> _PROBLEM REQUIREMENTS_
Spot each line in the data below containing "pages" and copy it.

+ + + + + + +

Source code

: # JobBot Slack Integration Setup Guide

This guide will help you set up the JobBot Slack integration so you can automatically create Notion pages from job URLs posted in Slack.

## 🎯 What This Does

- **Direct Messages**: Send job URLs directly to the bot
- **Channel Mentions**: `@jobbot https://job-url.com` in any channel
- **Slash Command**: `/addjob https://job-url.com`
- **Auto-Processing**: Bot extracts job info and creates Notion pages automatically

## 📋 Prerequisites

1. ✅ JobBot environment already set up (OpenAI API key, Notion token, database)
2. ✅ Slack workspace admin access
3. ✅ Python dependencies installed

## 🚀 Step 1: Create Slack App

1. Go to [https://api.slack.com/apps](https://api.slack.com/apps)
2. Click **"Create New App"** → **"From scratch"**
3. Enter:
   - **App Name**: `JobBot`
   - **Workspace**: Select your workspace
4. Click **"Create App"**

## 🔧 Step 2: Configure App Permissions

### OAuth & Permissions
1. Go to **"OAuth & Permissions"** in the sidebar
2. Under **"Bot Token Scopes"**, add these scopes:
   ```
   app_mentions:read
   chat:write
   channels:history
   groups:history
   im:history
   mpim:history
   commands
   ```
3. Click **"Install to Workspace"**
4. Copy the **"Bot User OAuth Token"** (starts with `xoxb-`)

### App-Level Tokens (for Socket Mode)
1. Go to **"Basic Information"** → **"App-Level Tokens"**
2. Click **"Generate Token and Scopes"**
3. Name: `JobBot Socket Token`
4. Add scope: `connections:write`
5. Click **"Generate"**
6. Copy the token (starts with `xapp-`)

+ + + + + + +

> _EXERCISE RESPONSE_
This guide will help you set up the JobBot Slack integration so you can automatically create Notion pages from job URLs posted in Slack.
- **Auto-Processing**: Bot extracts job info and creates Notion pages automatically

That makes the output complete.